### [TASK SET]
• A. Using the passage about Mohammad Yunus, decide whether each statement agrees with it: (i) Yunus was the older of two brothers; (ii) his grandfather served as District Judge of Munger; (iii) he passed the bar at Middle Temple, London. Answer yes or no for each, quoting the words of the passage that settle it.
• B. According to the passage about Mohammad Yunus, in what village was he born?
• C. Write the next part of the passage about Mohammad Yunus, picking up after its last sentence.

### [PASSAGE PROVIDED]
+--

Mohammad Yunus (May 4, 1884 – May 13, 1952) was the first Premier of British India's Bihar province. During his career, the heads of provincial governments were called Prime Ministers. He governed for three months in 1937, during the state's first democratic election.

Early life and education

Mohammad Yunus, the younger of two brothers, was born on May 4, 1884, in Penhara, a village located in Patna (Bihar). He belonged to a Muslim family that traces its descent back to the Sufi saint Malik Ibrahim Bayu.  He was the son of Ali Hassan Mukhtar, an advocate. His grandfather was Mohammad Azam, who served as District Judge of Munger (Monghyr).

Yunus started studying Urdu and Islamic studies from Shah Saheb from Amthua, Jehanabad, who later founded the Amthua Khanqah. He continued his education at the Patna Collegiate School, later traveling to the United Kingdom in the 1920s to continue his education and eventually pass the bar at Middle Temple, London.

Political career 
Yunus' followed the principle of Muttahda Qaumiat (United Nationhood) which was in contrast with the Two Nation Theory of the Muslim League.

+--

Dataset records
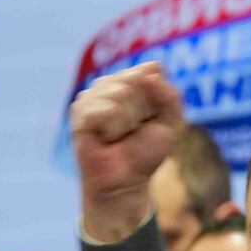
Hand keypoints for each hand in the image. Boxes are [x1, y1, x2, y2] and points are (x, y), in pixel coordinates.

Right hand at [71, 61, 184, 241]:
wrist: (126, 181)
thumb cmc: (147, 152)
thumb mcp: (172, 124)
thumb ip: (170, 96)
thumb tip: (152, 69)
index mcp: (133, 82)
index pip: (151, 71)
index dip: (157, 99)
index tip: (152, 118)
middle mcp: (111, 85)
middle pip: (135, 80)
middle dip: (143, 111)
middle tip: (134, 129)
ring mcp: (93, 96)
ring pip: (119, 93)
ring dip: (128, 121)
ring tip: (120, 135)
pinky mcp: (79, 112)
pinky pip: (103, 109)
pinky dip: (112, 127)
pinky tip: (107, 138)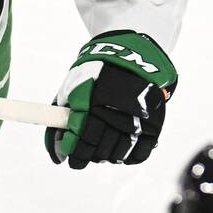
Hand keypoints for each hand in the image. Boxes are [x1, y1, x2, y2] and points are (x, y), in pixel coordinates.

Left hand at [45, 31, 175, 168]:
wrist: (131, 55)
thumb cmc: (97, 73)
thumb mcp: (73, 88)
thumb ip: (63, 119)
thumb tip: (59, 154)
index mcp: (92, 104)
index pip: (81, 142)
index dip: (75, 154)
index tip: (72, 158)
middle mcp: (115, 113)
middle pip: (100, 151)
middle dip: (90, 155)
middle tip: (87, 154)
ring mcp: (136, 120)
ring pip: (119, 155)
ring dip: (108, 157)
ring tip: (104, 151)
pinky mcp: (153, 123)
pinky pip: (141, 153)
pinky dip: (130, 158)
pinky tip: (122, 153)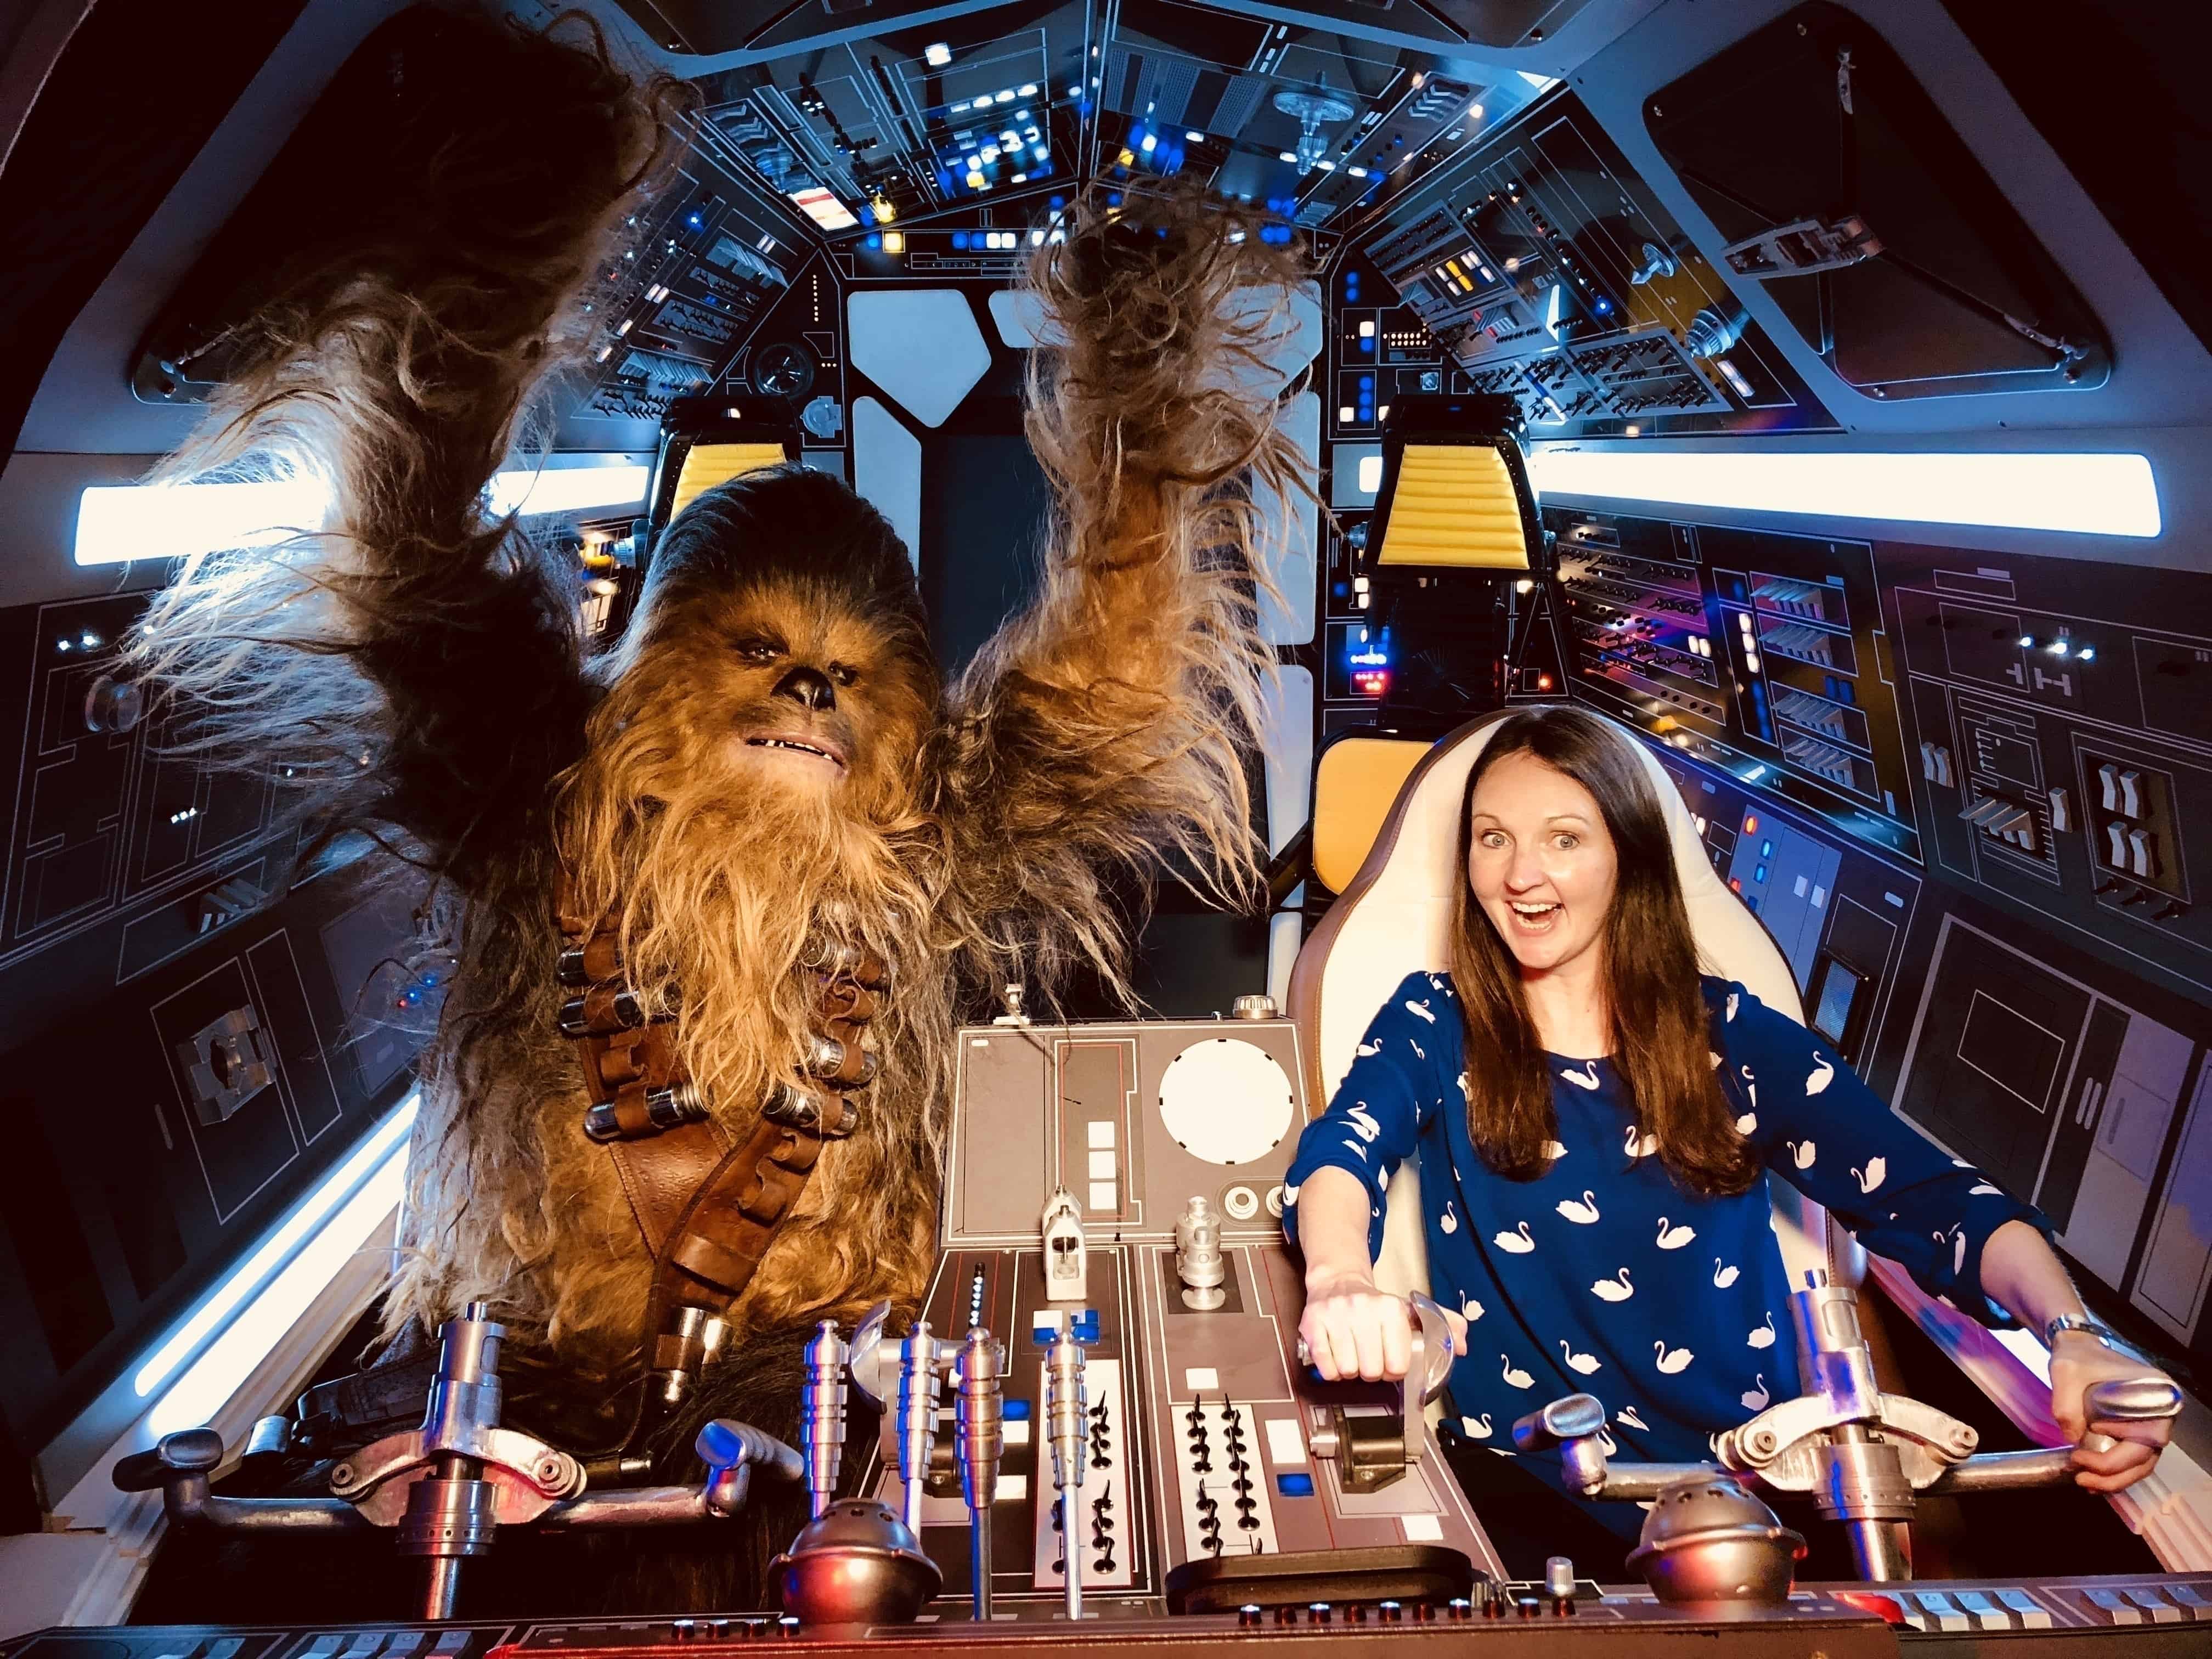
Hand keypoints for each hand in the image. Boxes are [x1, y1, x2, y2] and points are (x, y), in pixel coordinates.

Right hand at [1300, 1269, 1411, 1381]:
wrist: (1337, 1283)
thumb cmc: (1369, 1307)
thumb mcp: (1399, 1312)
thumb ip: (1417, 1332)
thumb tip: (1436, 1346)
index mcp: (1389, 1308)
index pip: (1398, 1365)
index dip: (1392, 1372)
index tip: (1388, 1365)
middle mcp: (1363, 1307)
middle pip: (1371, 1371)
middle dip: (1369, 1372)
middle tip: (1367, 1360)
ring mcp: (1336, 1314)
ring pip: (1347, 1370)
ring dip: (1349, 1370)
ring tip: (1350, 1355)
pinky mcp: (1313, 1322)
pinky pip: (1325, 1366)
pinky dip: (1330, 1371)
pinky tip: (1335, 1358)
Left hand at [2049, 1332, 2174, 1493]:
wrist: (2078, 1346)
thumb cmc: (2077, 1356)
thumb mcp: (2065, 1373)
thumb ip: (2066, 1405)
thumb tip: (2073, 1439)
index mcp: (2156, 1396)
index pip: (2141, 1444)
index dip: (2110, 1460)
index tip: (2077, 1456)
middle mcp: (2161, 1413)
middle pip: (2144, 1459)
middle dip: (2112, 1476)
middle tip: (2081, 1480)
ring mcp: (2151, 1422)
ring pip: (2140, 1464)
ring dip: (2114, 1479)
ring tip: (2084, 1483)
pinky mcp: (2137, 1428)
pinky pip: (2132, 1456)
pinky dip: (2115, 1470)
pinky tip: (2092, 1476)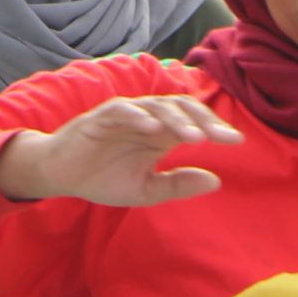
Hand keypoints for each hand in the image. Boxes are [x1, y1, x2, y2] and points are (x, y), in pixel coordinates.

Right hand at [0, 95, 242, 207]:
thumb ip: (178, 185)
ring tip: (194, 137)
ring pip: (154, 106)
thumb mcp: (146, 190)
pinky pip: (121, 111)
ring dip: (175, 119)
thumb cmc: (102, 178)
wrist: (61, 177)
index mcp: (159, 134)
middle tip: (223, 137)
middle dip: (202, 119)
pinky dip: (138, 117)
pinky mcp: (98, 119)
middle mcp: (144, 120)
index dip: (214, 127)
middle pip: (179, 107)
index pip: (191, 120)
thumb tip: (216, 181)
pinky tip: (153, 129)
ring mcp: (121, 116)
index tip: (237, 142)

+--

### [RESPONSES TO THE TASKS]
• A.
(i) No: "Mohammad Yunus, the younger of two brothers"
(ii) Yes: "His grandfather was Mohammad Azam, who served as District Judge of Munger (Monghyr)."
(iii) Yes: "eventually pass the bar at Middle Temple, London"

• B. Penhara, a village in Patna (Bihar).

• C.
He attended Lahore Session of congress as a delegate in 1908 but later left the Party. He became member of the Subject Committee of the 24th Session of the Congress held in Lahore in 1909. The other Members of the Society were Hasan Imam, Mr. Deep Narayan Singh, Dr A N Sinha, Mr. Kishan Sahay and Mr. Parmeswar.

Yunus also served briefly as All India Secretary of the Muslim League.  They became members of the Imperial Legislative Council in 1916 at the age of 32. Yunus became member of Bihar and Orissa Legislative Council in 1921. He was twice-elected a member of Patna Municipal Board, in 1917 and remained on its board from 1917 until 1923

He was elected to the position of the Chief Whip of the Democratic Party in 1921 and remained in the post until 1926. He was later elected as a member of the Bihar and Orissa Legislative Council in 1932. He presented a proposal for a new constitution to Lords Minto & Chelmsford and Mr. Montague, and many of his ideas found a place in the new Constitution. Yunus represented the Bihar Muslim Association and Bihar Landholder's Association as Chief Spokesman before the Simon Commission. He formed the Muslim Independent Party in 1936 with the help of Maulana Abul Mohasin Sajjad (Founder of Imarat-e- Sharia, Bihar) and became its founding President.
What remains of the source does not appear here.